Continuing Medical Education (CME):

  • It is a mechanism for medical professionals to stay updated on rapidly evolving practices in medicine.
  • In the COVID era, it has become even more essential for medical practitioners to keep up with the mode of treatment in conjunction with the feedback from the medical community.
  • CME India is an initiative dedicated to Continuing Medical Education.
    • As CME India fosters dynamic medical education 24x7.
  • Benefits:
    • Stay updated with the best practices in medicine to remain competent.
    • Meet obligatory norms set by the Regulatory body.
    • Network with other medical and industry professionals.
  • Companies or their representatives should not pay cash or monetary grants to any healthcare professional or their family members (both immediate and extended) under any pretext.
  • Gifting is prohibited by any pharmaceutical company or its agent, that is, distributors, wholesalers, retailers, etc. 
    • Additionally, no pecuniary advantage or benefit in kind may be offered, supplied or promised to any person qualified to prescribe or supply drugs by any pharmaceutical company or its agent.
  • The latest UCPMP notes that paid travel, hotel stays, etc., should not be extended to healthcare professionals or their family members by pharmaceutical companies or their representatives unless the person is a speaker for a CME, etc.
    • The UCPMP is to be circulated for strict compliance, and all associations have been requested to constitute an Ethics Committee for Pharmaceutical Marketing Practices, set up a dedicated UCPMP portal on their website, and take further necessary steps for the code’s implementation.
  • On drugs, the UCPMP states that the promotion of a drug must be consistent with the terms of its marketing approval, and a drug must not be promoted before the receipt of its marketing approval from the competent authority authorising its sale or distribution.
    • Claims for the usefulness of a drug must be based on an up-to-date evaluation of all available evidence. 
    • The word ‘safe’ must not be used without qualification, and it must not be stated categorically that a medicine has no side effects, toxic hazards, or risk of addiction. 
    • The word ‘new’ must not be used to describe any drug which has been generally available or any therapeutic intervention which has been generally promoted in India for more than a year.
  • All Indian pharmaceutical associations are to upload the UCPMP on their website along with the detailed procedure for lodging complaints, which will be linked to the UCPMP portal of the Department of Pharmaceuticals.

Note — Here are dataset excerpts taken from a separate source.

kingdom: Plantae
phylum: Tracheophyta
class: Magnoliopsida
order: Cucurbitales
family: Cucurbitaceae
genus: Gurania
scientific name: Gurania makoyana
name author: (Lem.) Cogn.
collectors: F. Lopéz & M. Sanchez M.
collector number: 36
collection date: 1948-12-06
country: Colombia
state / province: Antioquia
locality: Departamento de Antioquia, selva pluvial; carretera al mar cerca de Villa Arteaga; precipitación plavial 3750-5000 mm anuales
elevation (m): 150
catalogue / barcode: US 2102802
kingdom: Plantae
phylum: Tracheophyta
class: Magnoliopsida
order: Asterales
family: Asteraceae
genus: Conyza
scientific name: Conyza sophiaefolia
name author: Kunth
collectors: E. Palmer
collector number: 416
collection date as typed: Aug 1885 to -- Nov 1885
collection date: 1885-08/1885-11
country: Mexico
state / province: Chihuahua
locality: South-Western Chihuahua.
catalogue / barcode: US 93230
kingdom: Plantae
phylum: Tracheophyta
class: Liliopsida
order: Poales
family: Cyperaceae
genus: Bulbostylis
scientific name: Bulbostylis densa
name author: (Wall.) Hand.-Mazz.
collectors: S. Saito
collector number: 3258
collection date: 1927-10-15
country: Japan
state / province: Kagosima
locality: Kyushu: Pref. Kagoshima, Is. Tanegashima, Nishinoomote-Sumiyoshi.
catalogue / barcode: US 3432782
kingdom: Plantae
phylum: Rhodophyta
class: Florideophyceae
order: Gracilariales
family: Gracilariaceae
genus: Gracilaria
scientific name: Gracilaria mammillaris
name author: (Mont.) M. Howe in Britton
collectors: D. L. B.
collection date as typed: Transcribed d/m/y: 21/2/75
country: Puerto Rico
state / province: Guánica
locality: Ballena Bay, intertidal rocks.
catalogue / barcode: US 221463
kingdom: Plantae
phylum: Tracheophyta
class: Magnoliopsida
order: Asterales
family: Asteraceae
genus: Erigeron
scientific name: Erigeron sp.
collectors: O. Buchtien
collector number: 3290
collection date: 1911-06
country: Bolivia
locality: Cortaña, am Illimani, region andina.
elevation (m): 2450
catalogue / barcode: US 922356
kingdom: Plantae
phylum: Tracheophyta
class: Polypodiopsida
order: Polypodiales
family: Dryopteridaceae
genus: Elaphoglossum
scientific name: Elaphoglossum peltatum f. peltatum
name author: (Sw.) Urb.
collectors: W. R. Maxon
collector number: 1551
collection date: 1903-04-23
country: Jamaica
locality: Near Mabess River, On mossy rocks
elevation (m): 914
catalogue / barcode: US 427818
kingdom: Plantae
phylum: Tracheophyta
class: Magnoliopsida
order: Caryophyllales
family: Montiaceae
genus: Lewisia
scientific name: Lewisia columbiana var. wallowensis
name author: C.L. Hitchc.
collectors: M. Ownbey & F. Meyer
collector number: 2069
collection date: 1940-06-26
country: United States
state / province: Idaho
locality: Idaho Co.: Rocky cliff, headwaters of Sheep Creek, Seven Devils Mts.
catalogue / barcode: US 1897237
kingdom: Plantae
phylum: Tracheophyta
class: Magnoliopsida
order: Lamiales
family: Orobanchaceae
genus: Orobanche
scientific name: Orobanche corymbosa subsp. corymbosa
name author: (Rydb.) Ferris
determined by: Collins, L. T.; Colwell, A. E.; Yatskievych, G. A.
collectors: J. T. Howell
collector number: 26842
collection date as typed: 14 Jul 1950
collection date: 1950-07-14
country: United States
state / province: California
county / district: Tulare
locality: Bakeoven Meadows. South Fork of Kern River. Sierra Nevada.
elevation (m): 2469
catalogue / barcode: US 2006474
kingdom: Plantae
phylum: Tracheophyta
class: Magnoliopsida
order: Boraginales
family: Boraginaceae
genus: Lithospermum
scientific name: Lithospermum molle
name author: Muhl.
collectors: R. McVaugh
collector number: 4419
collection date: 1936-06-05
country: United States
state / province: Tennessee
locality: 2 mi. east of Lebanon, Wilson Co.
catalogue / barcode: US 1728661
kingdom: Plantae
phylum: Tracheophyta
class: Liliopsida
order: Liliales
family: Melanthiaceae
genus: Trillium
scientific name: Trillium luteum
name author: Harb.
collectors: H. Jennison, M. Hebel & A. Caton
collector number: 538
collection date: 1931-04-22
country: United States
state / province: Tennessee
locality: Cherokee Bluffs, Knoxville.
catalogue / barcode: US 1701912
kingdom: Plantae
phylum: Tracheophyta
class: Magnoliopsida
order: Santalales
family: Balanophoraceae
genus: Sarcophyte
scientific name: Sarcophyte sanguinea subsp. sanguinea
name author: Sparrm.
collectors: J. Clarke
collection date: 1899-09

Recommendations made by a five-member committee headed by Vinod K. Paul to the Union government upon reviewing the Uniform Code for Pharmaceutical Marketing Practices (UCPMP):

  • Disclose the price of branded gifts doled out to doctors, and the gift’s value should not exceed ₹1,000.
  • Prohibit continuous medical education (CME) workshops for doctors in foreign locations.
  • Money received by registered medical practitioners from pharmaceutical companies to conduct research should be taxable.
  • In the case of free drug samples, tax should be deducted at source for the company under the Income Tax (I-T) Act if their value exceeds ₹20,000 per year.